66 Vorliegend verstößt das Fehlen der Angabe des geschätzten Gesamtwerts der gemäß der Rahmenvereinbarung zu erbringenden besonderen Dienstleistungen in den Teilnahmeunterlagen gegen den Transparenzgrundsatz. Da in dieser fehlenden Angabe keine Festlegung in den vorliegenden Teilnahmeunterlagen zu erkennen ist, die im obigen Sinne gestrichen werden könnte, kann dieser Verstoß nur durch Nichtigerklärung der gesamten Ausschreibung beseitigt werden (vgl. VwGH 22.6.2011, 2009/04/0128). Das Verwaltungsgericht hat bereits deshalb im Ergebnis zu Recht die gesamte Ausschreibung und die gesondert angefochtene Berichtigung für nichtig erklärt. Es erübrigt sich daher auf die weiteren vom Verwaltungsgericht für die Nichtigerklärung der gesamten Ausschreibung herangezogenen und von den Auftraggeberinnen bekämpften Gründe näher einzugehen.

Ergebnis

67 Aus den dargelegten Erwägungen war die vorliegende Revision gemäß § 42 Abs. 1 VwGG als unbegründet abzuweisen.

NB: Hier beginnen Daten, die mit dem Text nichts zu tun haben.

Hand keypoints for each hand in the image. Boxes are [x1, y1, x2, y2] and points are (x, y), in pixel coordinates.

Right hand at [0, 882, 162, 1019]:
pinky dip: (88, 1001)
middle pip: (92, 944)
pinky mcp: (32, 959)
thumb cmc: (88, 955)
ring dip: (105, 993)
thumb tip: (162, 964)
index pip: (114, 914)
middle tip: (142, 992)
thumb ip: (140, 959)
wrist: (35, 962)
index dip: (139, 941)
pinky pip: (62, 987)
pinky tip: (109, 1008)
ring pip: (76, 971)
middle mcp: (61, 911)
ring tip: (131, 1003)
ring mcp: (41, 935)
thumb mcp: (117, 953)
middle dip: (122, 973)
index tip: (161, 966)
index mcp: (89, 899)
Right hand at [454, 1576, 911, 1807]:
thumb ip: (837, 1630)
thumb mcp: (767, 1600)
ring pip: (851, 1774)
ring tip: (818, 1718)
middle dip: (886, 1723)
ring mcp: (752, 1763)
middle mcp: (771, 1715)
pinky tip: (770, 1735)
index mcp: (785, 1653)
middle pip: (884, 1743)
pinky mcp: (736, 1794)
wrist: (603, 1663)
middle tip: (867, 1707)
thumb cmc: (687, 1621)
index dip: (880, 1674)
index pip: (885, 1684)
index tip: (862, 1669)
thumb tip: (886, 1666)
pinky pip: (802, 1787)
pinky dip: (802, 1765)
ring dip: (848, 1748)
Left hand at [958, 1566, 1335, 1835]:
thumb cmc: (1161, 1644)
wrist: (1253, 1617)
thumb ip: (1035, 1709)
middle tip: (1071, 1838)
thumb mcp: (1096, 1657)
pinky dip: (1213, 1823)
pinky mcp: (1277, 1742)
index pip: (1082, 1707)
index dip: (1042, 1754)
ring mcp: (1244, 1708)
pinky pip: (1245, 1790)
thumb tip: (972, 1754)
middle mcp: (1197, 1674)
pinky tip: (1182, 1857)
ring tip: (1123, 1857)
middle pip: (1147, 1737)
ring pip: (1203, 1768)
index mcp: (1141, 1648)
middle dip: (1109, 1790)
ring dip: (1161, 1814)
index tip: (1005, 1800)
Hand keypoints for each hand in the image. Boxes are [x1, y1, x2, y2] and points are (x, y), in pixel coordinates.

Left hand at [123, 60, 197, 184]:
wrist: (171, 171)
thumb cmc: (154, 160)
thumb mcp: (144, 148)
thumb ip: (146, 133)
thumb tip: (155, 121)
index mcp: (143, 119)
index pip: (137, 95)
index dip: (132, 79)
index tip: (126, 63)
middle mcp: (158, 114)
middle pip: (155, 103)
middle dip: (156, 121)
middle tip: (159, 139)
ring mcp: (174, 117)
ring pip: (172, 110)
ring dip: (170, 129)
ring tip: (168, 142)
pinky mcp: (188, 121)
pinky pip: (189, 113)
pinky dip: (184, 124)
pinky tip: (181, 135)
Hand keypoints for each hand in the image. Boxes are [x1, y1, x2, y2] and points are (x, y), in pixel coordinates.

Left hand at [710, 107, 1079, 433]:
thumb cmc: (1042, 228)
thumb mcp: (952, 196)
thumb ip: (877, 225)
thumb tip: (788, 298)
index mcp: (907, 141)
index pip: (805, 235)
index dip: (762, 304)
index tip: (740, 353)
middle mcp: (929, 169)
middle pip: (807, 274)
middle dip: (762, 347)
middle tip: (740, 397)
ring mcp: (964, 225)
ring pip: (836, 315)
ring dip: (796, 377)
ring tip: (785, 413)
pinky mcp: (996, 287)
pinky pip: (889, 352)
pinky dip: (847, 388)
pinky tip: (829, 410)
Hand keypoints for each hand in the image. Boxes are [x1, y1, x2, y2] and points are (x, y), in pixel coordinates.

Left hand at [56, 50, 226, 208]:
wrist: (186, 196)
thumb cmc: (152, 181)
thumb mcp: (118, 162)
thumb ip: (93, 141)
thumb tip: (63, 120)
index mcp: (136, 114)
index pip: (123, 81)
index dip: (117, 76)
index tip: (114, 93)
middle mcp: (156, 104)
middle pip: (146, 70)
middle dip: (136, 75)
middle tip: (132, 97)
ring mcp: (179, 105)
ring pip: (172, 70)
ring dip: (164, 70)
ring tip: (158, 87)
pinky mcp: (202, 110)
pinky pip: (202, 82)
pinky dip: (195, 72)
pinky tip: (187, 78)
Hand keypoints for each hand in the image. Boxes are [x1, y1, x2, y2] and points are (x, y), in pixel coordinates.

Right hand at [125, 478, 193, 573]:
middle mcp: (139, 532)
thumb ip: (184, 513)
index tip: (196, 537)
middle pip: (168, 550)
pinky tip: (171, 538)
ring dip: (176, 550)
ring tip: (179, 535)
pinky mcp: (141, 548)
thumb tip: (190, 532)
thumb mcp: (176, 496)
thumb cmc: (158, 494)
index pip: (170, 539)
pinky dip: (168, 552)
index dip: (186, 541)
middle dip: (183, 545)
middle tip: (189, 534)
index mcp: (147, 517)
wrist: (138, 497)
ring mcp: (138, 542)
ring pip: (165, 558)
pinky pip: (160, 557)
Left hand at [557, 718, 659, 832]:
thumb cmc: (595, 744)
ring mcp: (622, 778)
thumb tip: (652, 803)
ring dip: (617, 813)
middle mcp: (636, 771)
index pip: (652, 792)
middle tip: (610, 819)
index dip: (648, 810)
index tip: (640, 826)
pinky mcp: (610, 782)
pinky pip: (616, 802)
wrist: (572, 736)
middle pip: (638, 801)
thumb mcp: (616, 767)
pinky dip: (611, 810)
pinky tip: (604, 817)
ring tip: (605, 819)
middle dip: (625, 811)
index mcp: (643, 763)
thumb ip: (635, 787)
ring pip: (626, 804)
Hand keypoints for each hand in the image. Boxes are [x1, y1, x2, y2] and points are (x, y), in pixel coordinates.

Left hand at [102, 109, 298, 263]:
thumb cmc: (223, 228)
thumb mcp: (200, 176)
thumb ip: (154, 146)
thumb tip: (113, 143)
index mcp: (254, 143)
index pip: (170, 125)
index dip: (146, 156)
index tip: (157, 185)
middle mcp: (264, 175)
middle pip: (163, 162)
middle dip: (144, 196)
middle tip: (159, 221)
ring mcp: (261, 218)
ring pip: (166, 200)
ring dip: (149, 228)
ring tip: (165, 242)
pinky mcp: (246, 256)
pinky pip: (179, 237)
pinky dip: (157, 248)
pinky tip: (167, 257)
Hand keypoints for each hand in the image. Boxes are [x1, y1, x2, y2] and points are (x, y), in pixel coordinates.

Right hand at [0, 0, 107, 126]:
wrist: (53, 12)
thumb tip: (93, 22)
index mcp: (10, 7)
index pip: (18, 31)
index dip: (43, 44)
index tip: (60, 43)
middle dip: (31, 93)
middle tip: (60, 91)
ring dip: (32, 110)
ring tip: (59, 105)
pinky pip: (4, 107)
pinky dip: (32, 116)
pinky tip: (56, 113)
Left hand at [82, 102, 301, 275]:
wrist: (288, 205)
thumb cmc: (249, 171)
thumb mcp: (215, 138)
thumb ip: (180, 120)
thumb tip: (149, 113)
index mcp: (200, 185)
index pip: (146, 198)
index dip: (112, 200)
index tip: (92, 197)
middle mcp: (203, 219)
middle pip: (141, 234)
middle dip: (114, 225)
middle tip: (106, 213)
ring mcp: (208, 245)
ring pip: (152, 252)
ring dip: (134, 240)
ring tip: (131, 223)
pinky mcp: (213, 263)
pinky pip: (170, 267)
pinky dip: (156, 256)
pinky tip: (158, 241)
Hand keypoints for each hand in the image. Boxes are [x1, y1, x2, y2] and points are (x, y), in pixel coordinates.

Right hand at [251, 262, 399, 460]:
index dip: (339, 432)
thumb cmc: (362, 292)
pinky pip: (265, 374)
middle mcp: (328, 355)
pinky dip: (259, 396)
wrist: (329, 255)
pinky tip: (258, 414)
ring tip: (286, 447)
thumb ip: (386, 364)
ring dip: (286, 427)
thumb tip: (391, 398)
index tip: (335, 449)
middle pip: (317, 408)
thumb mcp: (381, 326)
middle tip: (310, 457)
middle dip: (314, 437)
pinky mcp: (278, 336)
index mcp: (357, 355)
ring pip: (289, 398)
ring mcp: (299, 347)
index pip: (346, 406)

68 Der Ausspruch über den Aufwandersatz gründet sich auf die §§ 47 ff, insbesondere § 53 Abs. 1 letzter Satz VwGG, in Verbindung mit der VwGH‑Aufwandersatzverordnung 2014. Neben dem Pauschalbetrag für Schriftsatzaufwand sind Kosten aus dem Titel der Umsatzsteuer nicht zuzusprechen (vgl. etwa VwGH 8.9.2021, Ra 2018/04/0191, 0192, Rn. 20, mwN).